The film score and the soundtrack were composed by Prasad and Ganesh. The audio was released in June 2006, director S. P. Muthuraman released the first cassette and CD and producer A. M. Rathnam received it.

Track listing
| No. | Title | Lyrics | Singer(s) | Length |
|---|---|---|---|---|
| 1. | "Aadi Varar" | Veera Adithyan | S. P. Balasubrahmanyam, Veeramani Raju, Prabhakar, Sudha Devi | 5:34 |
| 2. | "Antha Vanam" | S. R. Pavalan | Krishnaraj | 4:49 |
| 3. | "Kanmani Paramma" | S. R. Pavalan | Mano | 5:00 |
| 4. | "Kannan Pol" | Palani Bharathi | S. P. Balasubrahmanyam | 5:07 |
| 5. | "Katru Vanthu" | Prasad | Kovai Subha | 5:00 |
| 6. | "Sutti Sutti" | S. R. Pavalan | Pradeep | 5:37 |
| Total length: |  |  |  | 31:07 |

==Reception==
S. R. Ashok Kumar of The Hindu said, "Udhay as Ganapathi has done a good job, showing the right emotions at the right time.

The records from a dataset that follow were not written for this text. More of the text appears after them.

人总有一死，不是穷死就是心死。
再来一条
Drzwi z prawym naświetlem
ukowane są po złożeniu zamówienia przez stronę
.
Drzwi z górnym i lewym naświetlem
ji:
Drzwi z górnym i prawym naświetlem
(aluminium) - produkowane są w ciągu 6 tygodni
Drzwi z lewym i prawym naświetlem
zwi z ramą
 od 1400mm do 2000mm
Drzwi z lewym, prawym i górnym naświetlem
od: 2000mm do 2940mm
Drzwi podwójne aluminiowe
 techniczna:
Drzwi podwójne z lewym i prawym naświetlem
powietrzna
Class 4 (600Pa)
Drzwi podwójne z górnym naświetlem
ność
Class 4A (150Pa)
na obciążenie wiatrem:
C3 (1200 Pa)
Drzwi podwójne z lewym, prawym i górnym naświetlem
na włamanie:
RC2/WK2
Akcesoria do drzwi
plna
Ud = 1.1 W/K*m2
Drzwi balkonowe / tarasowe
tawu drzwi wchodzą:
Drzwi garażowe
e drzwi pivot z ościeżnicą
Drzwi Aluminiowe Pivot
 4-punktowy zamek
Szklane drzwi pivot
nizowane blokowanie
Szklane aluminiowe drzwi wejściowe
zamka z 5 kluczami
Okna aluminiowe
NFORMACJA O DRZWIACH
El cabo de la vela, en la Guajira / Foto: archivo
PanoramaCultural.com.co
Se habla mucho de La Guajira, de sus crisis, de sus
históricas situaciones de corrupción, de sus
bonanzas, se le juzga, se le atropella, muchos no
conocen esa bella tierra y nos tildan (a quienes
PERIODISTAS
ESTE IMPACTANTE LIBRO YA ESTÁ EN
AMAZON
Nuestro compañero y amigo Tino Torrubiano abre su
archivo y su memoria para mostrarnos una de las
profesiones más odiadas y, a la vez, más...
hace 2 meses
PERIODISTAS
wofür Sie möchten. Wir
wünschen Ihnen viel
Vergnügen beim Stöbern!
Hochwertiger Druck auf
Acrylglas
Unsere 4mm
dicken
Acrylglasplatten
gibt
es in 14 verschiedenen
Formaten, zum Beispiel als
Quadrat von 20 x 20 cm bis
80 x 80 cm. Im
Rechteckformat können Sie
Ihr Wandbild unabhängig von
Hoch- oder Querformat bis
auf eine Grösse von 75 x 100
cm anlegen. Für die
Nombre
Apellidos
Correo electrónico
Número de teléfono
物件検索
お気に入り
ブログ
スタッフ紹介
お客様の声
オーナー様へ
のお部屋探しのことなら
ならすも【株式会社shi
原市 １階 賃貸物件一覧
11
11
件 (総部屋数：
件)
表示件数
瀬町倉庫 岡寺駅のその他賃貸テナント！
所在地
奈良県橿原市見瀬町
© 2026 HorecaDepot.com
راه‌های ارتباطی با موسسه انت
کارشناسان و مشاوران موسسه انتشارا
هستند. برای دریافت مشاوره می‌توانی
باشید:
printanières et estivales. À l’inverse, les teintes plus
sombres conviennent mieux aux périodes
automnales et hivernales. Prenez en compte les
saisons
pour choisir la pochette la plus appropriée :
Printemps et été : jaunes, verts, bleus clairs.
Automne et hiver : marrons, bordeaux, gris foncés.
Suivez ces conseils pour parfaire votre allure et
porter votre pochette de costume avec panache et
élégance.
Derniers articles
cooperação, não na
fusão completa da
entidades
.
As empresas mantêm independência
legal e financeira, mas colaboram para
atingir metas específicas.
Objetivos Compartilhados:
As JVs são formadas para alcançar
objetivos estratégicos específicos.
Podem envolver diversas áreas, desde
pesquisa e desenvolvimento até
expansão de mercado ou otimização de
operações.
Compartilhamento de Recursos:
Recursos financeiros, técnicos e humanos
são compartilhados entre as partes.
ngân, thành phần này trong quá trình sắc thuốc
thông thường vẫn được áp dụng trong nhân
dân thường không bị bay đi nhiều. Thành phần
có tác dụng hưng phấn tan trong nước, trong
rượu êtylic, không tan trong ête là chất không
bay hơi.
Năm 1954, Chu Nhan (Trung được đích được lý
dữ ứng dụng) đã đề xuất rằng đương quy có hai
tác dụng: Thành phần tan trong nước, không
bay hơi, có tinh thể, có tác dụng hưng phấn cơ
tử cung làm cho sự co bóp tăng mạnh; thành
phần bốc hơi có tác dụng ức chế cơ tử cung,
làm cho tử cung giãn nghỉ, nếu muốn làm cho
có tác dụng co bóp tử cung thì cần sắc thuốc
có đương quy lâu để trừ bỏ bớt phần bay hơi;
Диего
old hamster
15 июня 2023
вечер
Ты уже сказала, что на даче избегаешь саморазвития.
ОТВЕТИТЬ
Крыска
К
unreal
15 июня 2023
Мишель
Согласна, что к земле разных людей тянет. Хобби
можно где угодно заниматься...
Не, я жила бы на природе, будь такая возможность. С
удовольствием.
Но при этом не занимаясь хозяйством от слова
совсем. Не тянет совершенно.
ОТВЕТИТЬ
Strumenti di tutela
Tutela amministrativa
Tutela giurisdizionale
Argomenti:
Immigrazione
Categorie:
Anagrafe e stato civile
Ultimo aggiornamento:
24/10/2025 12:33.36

It is a cakewalk for the seasoned artistes, Shanmugasundaram and Pandu. Charlie, with his potential for both sentiment and humour, has not been fully utilised. Madisha is yet to learn the ropes of acting" and concluded with, "the director has lost all the good work put in by the actors and also the technicians mainly due to inept handling of the story".